■ ABOUT THIS EXERCISE: Find the line that contains "output out2". Restate it and each following line exactly, through the end of the records.
-----
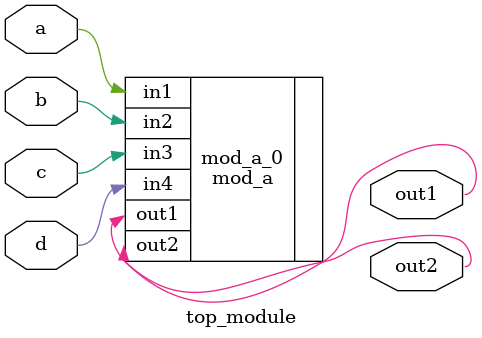
<source format=v>
module top_module (
    input a,
    input b,
    input c,
    input d,
    output out1,
    output out2
);

mod_a mod_a_0 (
    .out1(out1),
    .out2(out2),
    .in1(a),
    .in2(b),
    .in3(c),
    .in4(d)
);

endmodule
</source>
-----
■ RESULT FOR THIS EXERCISE:
    output out2
);

mod_a mod_a_0 (
    .out1(out1),
    .out2(out2),
    .in1(a),
    .in2(b),
    .in3(c),
    .in4(d)
);

endmodule
</source>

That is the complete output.